Records from a data collection:
------------------------------------

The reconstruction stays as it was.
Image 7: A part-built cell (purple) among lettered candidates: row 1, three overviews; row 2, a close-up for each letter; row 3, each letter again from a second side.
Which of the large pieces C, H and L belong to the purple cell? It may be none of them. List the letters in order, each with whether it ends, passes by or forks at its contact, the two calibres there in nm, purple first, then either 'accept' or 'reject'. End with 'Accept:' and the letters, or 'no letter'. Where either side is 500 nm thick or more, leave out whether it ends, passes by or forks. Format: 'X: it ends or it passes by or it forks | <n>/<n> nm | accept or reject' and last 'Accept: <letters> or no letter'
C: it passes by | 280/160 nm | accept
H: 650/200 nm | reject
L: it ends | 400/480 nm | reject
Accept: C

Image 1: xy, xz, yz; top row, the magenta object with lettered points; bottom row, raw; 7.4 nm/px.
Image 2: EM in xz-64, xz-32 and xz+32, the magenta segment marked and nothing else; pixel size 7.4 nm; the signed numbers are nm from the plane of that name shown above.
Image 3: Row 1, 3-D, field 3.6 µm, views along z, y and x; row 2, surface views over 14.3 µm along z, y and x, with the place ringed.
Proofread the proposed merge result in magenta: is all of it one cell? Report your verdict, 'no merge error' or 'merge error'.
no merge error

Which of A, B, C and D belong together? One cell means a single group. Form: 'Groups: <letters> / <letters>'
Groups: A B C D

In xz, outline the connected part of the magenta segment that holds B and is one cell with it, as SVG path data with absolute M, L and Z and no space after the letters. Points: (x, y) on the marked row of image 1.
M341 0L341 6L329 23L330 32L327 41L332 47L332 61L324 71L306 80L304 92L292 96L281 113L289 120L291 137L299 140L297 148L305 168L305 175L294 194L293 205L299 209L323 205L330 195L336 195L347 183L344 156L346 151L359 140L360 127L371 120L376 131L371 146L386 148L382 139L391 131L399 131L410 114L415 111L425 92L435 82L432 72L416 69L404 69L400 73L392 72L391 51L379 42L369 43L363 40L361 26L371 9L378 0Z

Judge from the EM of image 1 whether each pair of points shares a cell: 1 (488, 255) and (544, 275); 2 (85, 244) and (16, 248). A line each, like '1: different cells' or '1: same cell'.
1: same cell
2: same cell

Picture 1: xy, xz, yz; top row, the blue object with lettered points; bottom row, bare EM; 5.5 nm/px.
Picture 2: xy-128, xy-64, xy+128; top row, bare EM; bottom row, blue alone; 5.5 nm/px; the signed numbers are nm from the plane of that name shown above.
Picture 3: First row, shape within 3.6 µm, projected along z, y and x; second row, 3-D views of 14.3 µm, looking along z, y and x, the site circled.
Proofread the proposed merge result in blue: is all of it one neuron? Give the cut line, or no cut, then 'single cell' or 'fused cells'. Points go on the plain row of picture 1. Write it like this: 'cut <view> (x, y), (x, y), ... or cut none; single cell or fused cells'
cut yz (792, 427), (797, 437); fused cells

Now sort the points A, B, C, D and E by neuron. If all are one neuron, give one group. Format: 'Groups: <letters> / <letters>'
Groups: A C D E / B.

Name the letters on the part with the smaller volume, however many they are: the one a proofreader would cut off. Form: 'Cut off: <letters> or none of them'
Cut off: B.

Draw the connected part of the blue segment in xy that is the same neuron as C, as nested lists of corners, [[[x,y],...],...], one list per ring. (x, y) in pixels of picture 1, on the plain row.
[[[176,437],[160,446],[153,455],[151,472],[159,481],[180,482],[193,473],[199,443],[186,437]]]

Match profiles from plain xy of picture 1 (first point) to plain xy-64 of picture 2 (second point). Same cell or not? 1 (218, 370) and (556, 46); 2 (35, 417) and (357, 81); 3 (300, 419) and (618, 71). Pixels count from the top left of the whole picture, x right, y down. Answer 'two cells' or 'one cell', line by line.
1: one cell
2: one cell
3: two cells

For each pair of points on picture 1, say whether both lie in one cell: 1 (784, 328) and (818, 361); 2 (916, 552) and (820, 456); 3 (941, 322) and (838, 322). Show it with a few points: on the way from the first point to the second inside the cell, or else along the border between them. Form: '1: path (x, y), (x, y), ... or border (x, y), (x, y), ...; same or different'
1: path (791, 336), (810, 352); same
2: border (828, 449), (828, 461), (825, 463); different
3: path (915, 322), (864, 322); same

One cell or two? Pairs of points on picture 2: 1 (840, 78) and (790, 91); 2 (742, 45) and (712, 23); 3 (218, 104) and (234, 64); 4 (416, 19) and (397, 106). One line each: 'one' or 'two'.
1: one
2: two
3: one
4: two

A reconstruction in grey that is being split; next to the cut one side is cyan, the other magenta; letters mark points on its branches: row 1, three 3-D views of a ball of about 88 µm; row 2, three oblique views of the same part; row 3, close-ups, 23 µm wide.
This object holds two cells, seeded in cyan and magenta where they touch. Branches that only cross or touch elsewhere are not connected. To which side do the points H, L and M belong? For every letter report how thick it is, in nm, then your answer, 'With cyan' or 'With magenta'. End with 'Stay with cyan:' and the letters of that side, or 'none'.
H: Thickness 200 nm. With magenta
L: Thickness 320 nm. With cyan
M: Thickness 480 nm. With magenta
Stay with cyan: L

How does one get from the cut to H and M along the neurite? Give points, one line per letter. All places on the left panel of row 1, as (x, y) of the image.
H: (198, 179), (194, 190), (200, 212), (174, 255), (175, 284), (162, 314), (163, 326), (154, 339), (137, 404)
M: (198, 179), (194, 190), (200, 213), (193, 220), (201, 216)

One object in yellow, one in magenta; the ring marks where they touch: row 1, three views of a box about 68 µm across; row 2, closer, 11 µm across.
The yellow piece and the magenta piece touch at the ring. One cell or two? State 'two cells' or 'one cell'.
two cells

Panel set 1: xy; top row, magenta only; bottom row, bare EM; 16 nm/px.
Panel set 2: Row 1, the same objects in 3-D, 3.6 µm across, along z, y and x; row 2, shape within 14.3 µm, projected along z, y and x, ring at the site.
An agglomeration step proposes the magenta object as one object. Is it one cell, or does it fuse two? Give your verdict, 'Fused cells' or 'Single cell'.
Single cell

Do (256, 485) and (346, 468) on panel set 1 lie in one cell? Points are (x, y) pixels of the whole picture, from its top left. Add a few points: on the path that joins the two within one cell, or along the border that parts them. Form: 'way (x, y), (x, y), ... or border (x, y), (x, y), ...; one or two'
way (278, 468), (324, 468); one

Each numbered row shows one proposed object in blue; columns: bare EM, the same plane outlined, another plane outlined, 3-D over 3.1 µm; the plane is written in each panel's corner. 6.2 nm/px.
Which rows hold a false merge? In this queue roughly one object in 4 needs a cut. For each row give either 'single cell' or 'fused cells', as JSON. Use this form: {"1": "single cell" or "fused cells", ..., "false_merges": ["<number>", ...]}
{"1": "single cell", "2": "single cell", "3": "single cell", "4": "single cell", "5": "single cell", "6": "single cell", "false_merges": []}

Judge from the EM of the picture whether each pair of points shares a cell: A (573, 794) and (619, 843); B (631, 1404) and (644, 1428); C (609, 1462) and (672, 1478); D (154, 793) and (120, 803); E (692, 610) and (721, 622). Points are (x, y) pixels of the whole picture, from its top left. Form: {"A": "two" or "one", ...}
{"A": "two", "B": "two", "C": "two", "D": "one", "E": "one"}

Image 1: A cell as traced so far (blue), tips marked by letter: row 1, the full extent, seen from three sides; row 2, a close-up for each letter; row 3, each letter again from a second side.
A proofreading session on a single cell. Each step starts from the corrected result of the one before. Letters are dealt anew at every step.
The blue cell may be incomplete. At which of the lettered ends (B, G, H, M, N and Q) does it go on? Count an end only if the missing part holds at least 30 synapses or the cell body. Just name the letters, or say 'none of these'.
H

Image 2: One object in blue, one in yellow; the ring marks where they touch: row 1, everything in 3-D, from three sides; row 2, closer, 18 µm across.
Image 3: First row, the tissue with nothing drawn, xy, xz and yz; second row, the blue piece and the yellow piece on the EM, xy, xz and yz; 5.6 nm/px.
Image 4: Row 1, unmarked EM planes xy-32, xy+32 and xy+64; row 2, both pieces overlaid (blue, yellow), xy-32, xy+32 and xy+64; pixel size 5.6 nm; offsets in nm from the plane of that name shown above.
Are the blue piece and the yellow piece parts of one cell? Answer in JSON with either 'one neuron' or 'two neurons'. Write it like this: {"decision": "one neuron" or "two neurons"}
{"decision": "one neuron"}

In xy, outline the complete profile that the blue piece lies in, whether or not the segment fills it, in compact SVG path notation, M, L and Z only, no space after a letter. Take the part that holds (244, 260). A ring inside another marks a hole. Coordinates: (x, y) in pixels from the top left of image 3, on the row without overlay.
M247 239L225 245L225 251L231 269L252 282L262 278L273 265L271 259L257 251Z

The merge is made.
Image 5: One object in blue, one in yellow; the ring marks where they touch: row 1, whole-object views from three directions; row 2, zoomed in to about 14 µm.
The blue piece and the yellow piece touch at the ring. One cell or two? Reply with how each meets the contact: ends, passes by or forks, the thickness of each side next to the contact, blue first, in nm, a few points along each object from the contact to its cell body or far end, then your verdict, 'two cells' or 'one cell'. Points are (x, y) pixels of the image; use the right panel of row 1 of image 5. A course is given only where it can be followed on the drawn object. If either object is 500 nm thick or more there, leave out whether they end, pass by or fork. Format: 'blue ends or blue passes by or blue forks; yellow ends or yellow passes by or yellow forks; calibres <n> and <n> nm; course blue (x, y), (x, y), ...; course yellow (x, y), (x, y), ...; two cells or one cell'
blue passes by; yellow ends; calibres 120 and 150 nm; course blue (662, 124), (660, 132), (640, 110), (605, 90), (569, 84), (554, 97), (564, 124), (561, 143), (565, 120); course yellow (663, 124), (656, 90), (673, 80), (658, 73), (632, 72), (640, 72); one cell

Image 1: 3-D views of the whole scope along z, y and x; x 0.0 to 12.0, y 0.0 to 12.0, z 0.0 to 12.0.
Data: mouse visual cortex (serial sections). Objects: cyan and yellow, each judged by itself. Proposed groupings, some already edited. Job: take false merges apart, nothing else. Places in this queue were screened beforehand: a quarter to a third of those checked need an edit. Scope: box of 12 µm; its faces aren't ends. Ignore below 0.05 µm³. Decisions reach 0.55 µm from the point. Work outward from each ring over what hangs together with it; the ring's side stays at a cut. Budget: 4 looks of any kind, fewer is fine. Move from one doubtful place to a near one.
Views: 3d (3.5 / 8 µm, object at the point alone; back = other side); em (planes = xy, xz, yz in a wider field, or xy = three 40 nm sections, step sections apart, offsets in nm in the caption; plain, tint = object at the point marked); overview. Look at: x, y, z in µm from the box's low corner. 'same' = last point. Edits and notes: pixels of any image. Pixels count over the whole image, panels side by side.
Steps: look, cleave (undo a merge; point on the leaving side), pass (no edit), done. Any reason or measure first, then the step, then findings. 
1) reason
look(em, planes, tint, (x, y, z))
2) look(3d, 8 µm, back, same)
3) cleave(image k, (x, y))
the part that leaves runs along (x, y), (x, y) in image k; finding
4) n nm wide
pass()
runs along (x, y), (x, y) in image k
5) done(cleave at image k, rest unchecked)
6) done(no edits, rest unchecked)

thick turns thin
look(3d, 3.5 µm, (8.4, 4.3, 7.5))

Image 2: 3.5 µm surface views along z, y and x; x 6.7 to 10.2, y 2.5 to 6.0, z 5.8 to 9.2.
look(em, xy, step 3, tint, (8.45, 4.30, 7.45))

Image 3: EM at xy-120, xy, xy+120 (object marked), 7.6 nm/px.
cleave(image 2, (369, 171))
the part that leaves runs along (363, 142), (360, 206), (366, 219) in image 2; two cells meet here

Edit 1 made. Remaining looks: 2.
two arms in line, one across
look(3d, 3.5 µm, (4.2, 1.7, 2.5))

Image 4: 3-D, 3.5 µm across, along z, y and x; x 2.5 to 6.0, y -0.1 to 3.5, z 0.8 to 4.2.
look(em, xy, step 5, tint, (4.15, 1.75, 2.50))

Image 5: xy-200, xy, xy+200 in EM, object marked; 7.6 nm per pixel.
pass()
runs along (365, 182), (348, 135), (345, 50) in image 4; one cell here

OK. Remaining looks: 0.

------------------------------------

What the exercise asks: Please make an exact copy of the lines above from the line with "Views: 3d (3.5" through the line with "3) cleave(image k, (x, y))", both ends included.

Written reply:
Views: 3d (3.5 / 8 µm, object at the point alone; back = other side); em (planes = xy, xz, yz in a wider field, or xy = three 40 nm sections, step sections apart, offsets in nm in the caption; plain, tint = object at the point marked); overview. Look at: x, y, z in µm from the box's low corner. 'same' = last point. Edits and notes: pixels of any image. Pixels count over the whole image, panels side by side.
Steps: look, cleave (undo a merge; point on the leaving side), pass (no edit), done. Any reason or measure first, then the step, then findings. 
1) reason
look(em, planes, tint, (x, y, z))
2) look(3d, 8 µm, back, same)
3) cleave(image k, (x, y))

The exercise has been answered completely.